Ethical core values also develop the willpower to cast away temptation and defeat elements of evil. If you genuinely believe that honesty is a vital characteristic of a fulfilled purpose, then you will have greater willpower to avoid the temptation of dishonesty. If integrity is a core value that you genuinely believe defines who you are, then you will have greater willpower to fend off situations that might compromise your integrity. It is having the willpower to do the right thing over any evil temptation that continually builds your character and self-respect. How many individuals who succumbed to unethical or unhealthy temptations are proud of themselves, and free in thought and spirit in the aftermath of forfeiting the willpower to do the right thing? Are you exercising your willpower on a daily basis that reinforces the very core values you believe in? Do you have the willpower to set that example?

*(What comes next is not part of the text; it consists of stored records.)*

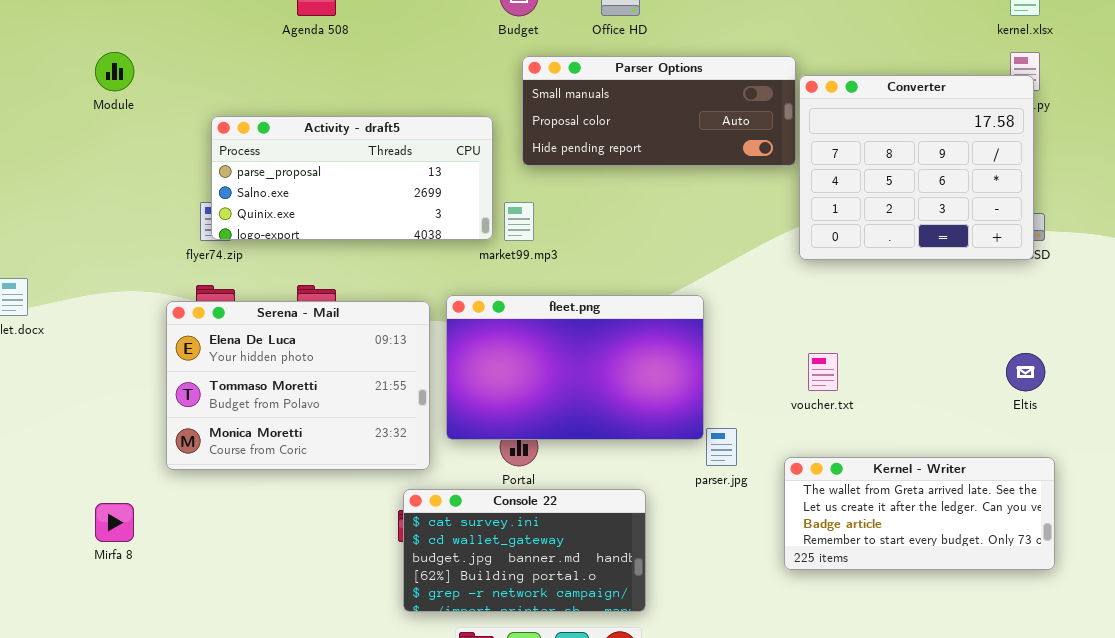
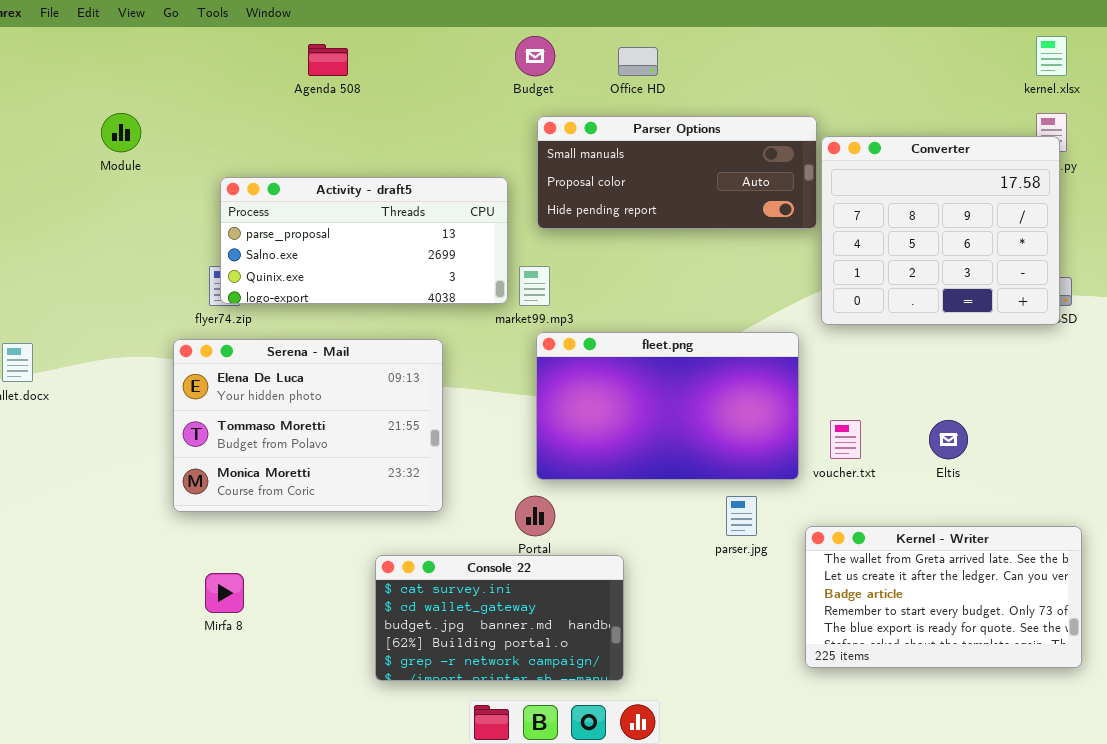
fleet.png: [446,295,704,440] -> [536,332,799,480], moved
Serena - Mail: [166,301,430,470] -> [173,339,443,512], moved
Eltis: [1006,353,1045,391] -> [929,420,968,459], moved
Kernel - Writer: [784,457,1055,570] -> [805,526,1082,668], resized
Console 22: [403,489,646,612] -> [375,555,624,681], moved
Mirfa 8: [95,503,134,542] -> [205,573,244,613], moved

The American Psychological Association expanded on the basic definition of willpower by including more specific behavioral applications. These include, * the ability to delay gratification, resisting short-term temptations in order to meet long-term goals, * the capacity to override an unwanted thought, feeling or impulse, * the ability to employ a “cool” cognitive system of behavior rather than a “hot” emotional system, * conscious, effortful regulation of the self by the self, and * a limited resource capable of being depleted. I believe we all have the potential to develop the willpower to push us toward the accomplishment of our desires and aspirations. It is the continuous process of putting into practice the core values you believe in that generates that power. It is also making a concerted effort to ask yourself in harmful and tempting situations, what will be the consequences in lacking the willpower to do the right thing? What hurt might I cause others or myself if I lack that willpower?

Although the willpower of my mother did not revolve around resisting temptation, she had the willpower to be resilient through her physical and emotional challenges. She had the willpower to not relinquish a purposeful belief in herself. As former British Prime Minister Benjamin Disraeli said, “Nothing can withstand the power of the human will if it is willing to stake its very existence to the extent of its purpose.”